→ TRECHO DO TEXTO
# # # #
No caso específico da carne bovina, a diminuição no número de abates, causada pelo impacto da seca sobre as pastagens, gerou uma menor oferta no mercado, o que elevou os preços ao consumidor. Essa elevação foi particularmente expressiva após meses de quedas consecutivas no preço das carnes, que haviam trazido um alívio temporário ao orçamento das famílias.

A inflação de serviços, por outro lado, mostrou uma desaceleração no mês de setembro, com uma alta de 0,15%, menor do que os 0,24% registrados em agosto. Esse movimento reflete a redução nos preços de atividades recreativas, como cinema e teatro, que promoveram descontos e promoções em setembro, o que ajudou a aliviar a pressão inflacionária sobre o setor de serviços.

Expectativas para os próximos meses

A perspectiva é de que a pressão sobre os preços da energia elétrica continue nos próximos meses, dado que a Agência Nacional de Energia Elétrica (Aneel) já anunciou que a bandeira tarifária em outubro será vermelha patamar 2, a mais alta da escala, o que implica uma cobrança ainda maior nas contas de luz. Isso deverá continuar a impactar o IPCA de forma significativa, especialmente para as famílias de menor renda, que sentem mais fortemente os efeitos do aumento nos custos da energia.

Além disso, a alimentação, especialmente os preços de itens básicos como carnes e frutas, pode continuar a sofrer com as condições climáticas desfavoráveis, mantendo o setor sob pressão. A expectativa, no entanto, é que, com a normalização das chuvas em algumas regiões do país, esses preços possam se estabilizar ao longo dos próximos meses, trazendo algum alívio ao consumidor.

No acumulado dos últimos 12 meses, a inflação medida pelo IPCA está em 4,42%, acima do centro da meta estabelecida pelo Banco Central para o ano de 2024, que é de 3,25%, com margem de tolerância de 1,5 ponto percentual para mais ou para menos. No entanto, o resultado de setembro ficou levemente abaixo das expectativas do mercado, que projetava uma alta de 0,46%. Isso sugere que, apesar das pressões pontuais em setores como energia e alimentos, a inflação de maneira geral ainda está sendo contida por outros fatores.

O Banco Central, por sua vez, deve continuar monitorando de perto o comportamento dos preços, especialmente no que diz respeito aos núcleos inflacionários, que excluem itens mais voláteis, como energia e alimentos, e oferecem uma visão mais clara das tendências inflacionárias subjacentes. Em setembro, esses núcleos se mantiveram relativamente estáveis, o que pode indicar que o impacto da alta da energia e dos alimentos é temporário e relacionado principalmente às condições climáticas desfavoráveis.
# # # #
Dados coletados:
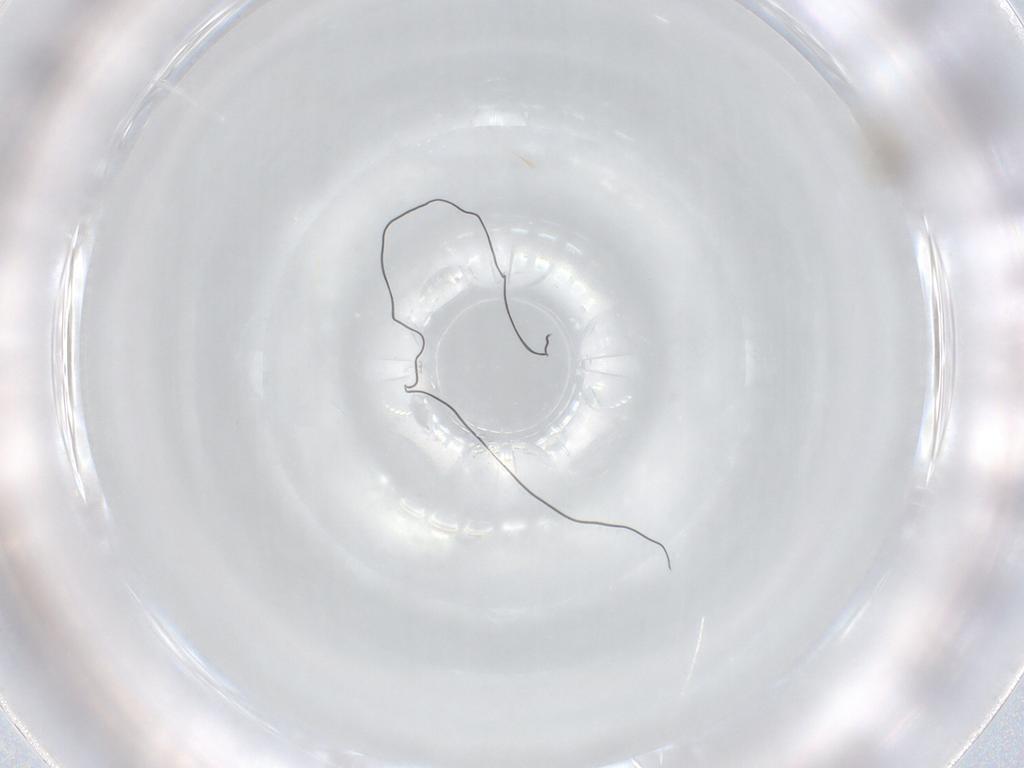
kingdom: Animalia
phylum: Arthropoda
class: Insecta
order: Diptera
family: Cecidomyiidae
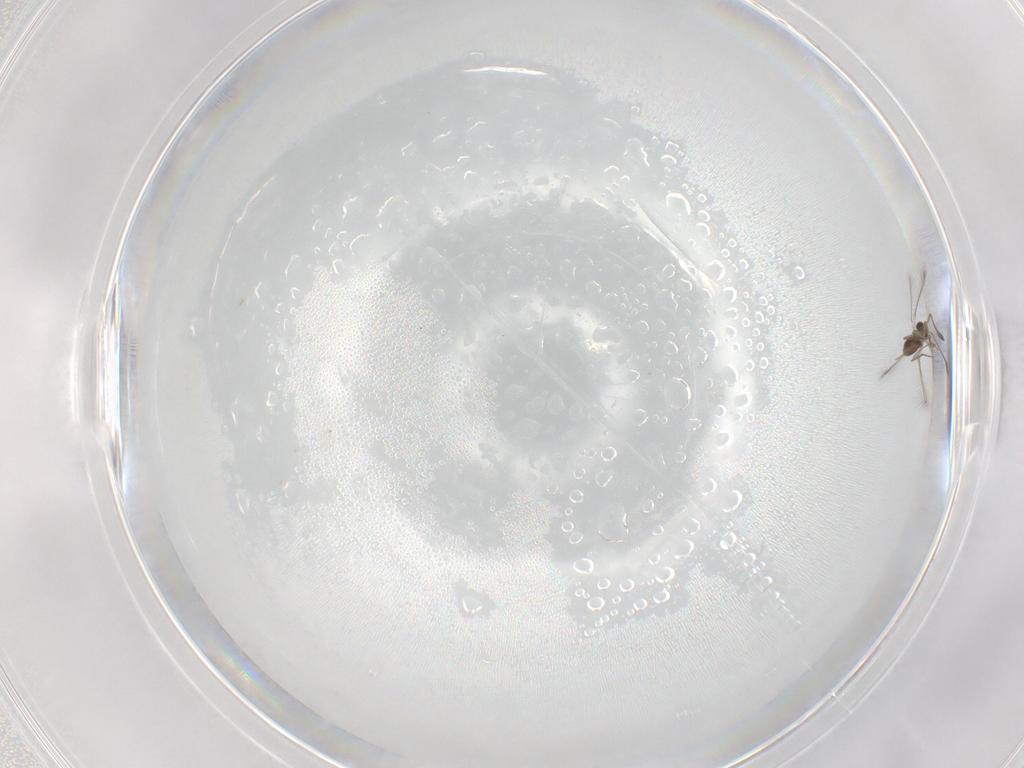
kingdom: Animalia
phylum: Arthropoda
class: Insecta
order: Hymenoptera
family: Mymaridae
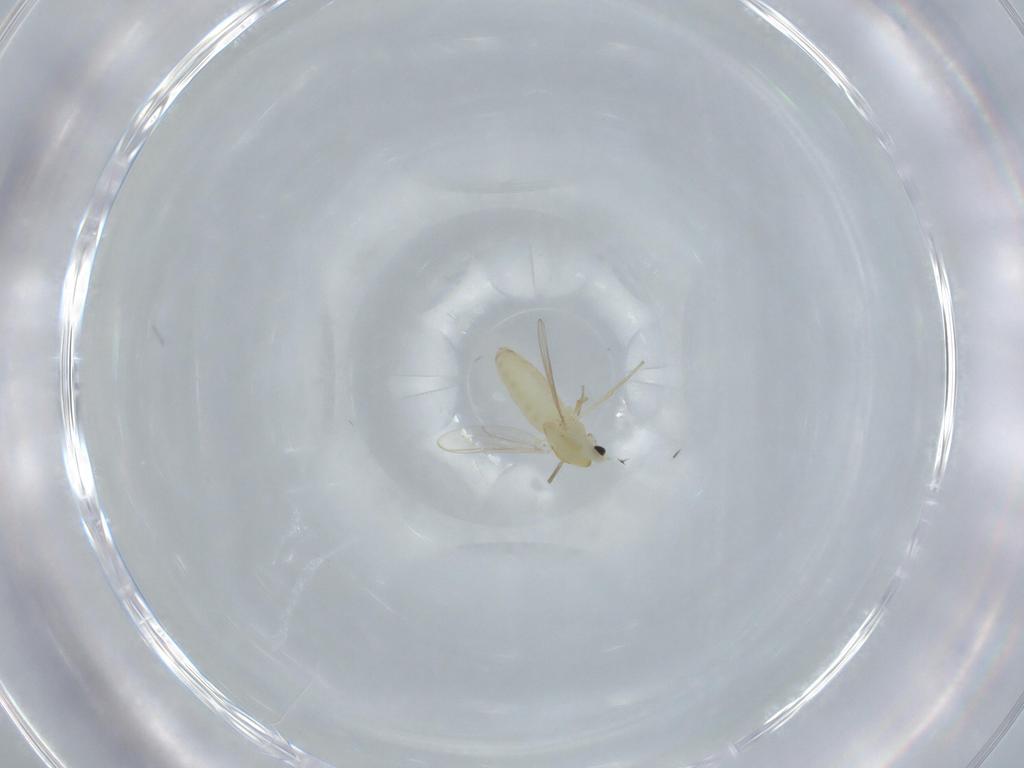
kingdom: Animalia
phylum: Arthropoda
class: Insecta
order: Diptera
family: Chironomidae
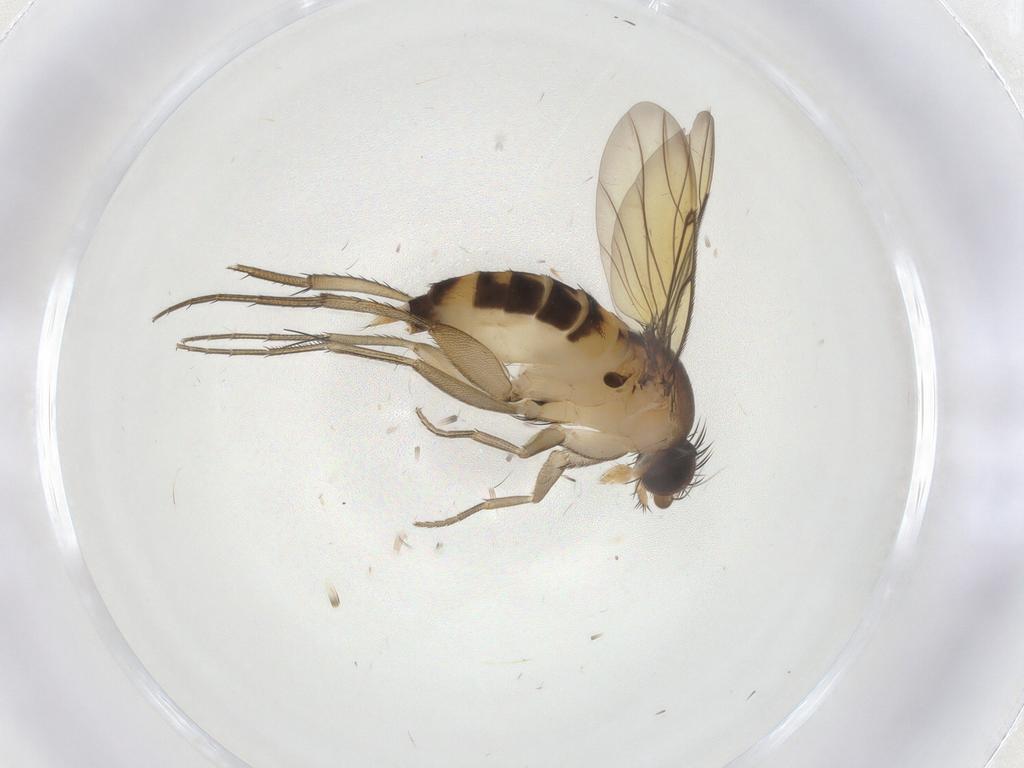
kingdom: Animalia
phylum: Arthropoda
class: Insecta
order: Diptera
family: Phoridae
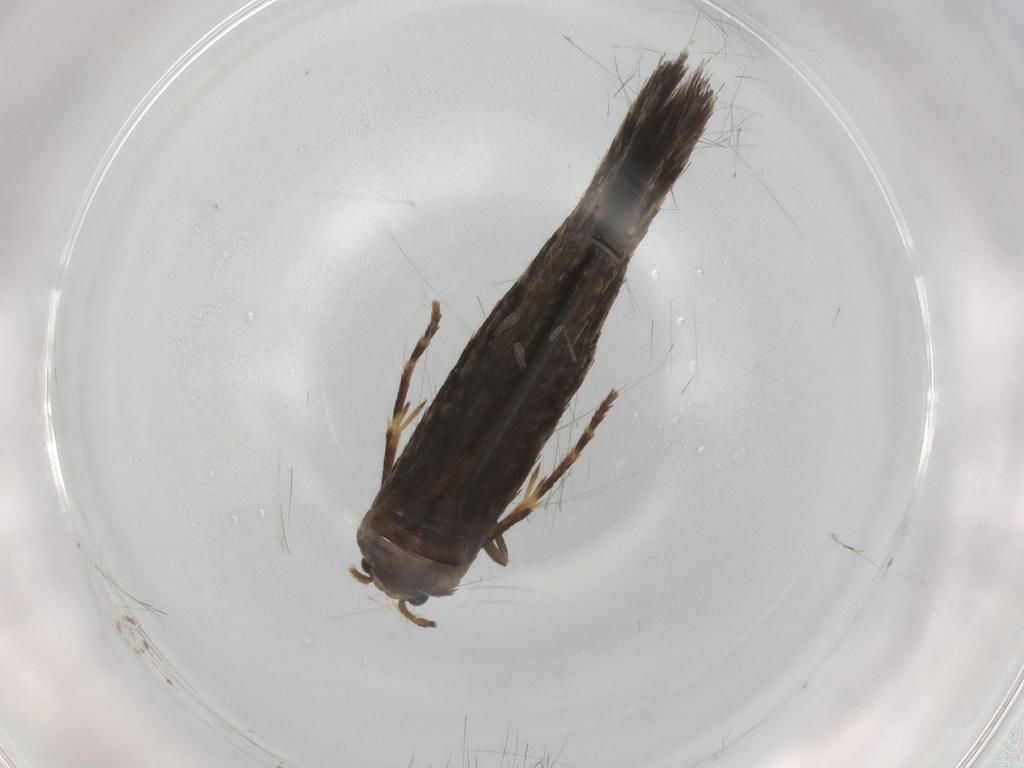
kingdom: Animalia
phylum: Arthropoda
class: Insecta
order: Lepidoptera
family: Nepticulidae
# # # #
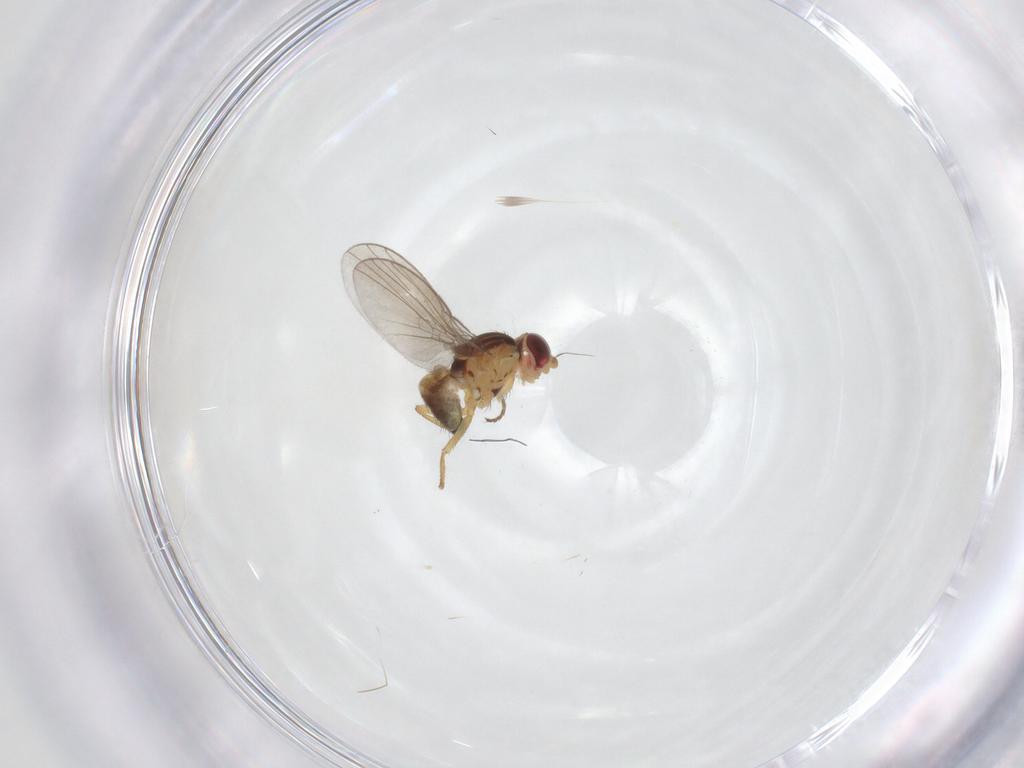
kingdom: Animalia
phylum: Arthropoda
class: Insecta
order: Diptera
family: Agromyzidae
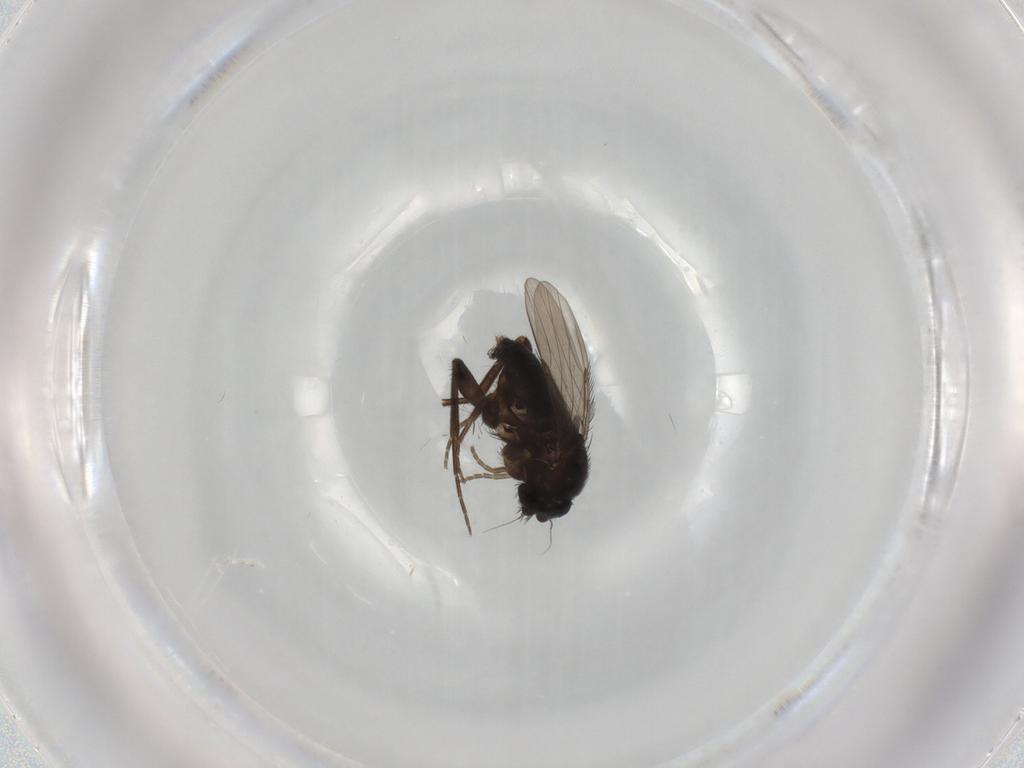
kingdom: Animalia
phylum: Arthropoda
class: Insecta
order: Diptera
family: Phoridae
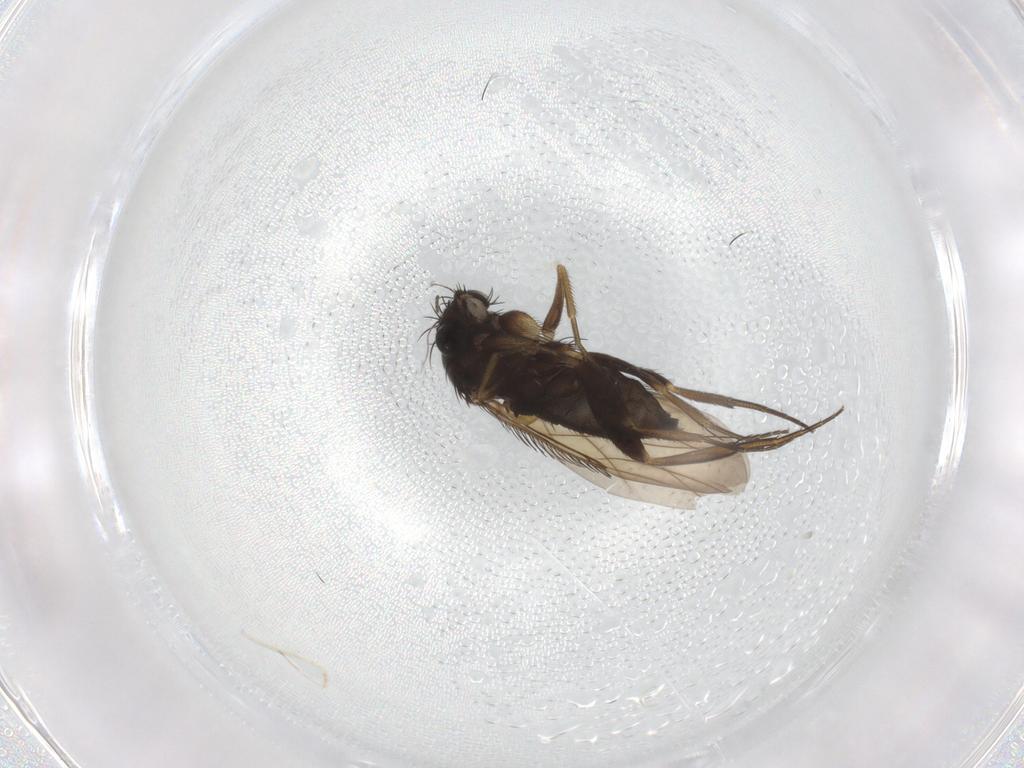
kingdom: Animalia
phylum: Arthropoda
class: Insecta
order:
# # # #
→ TAREFAS A REALIZAR
1. Liste todos os valores com o sinal de porcentagem (%) que aparecem no texto sobre a inflação, na ordem em que surgem.
2. Dê continuidade ao texto sobre a inflação a partir do ponto em que ele termina.

→ RESPOSTAS ESPERADAS
1. 0,15%; 0,24%; 4,42%; 3,25%; 0,46%

2.
Desafios econômicos e a política monetária

O aumento da inflação em setembro levanta preocupações sobre o impacto nos próximos meses, especialmente em relação à política monetária. O Banco Central, que já iniciou um ciclo de corte da taxa de juros, pode se ver forçado a reavaliar suas decisões caso a inflação continue a acelerar, especialmente se os núcleos inflacionários também começarem a subir. A expectativa do mercado é que a taxa básica de juros, a Selic, termine o ano de 2024 em torno de 11,75%, o que representaria um afrouxamento gradual da política monetária, após um longo período de taxas elevadas.

No entanto, o comportamento dos preços da energia elétrica e dos alimentos nas próximas semanas será crucial para determinar se esse cenário se concretizará. Caso esses preços se estabilizem ou comecem a cair, o Banco Central poderá continuar com sua política de cortes graduais na Selic. Caso contrário, o ciclo de cortes poderá ser interrompido para evitar uma desancoragem das expectativas inflacionárias.

O aumento de 0,44% no IPCA de setembro reflete a influência de fatores sazonais, como a seca que afeta a produção de energia e alimentos, e não necessariamente uma aceleração generalizada da inflação. No entanto, os consumidores devem estar preparados para um impacto contínuo nas contas de luz, dado que a bandeira tarifária deve permanecer em níveis elevados até que os níveis dos reservatórios melhorem. O Banco Central seguirá monitorando a situação de perto, com atenção especial ao comportamento dos núcleos inflacionários, para determinar os próximos passos na política monetária.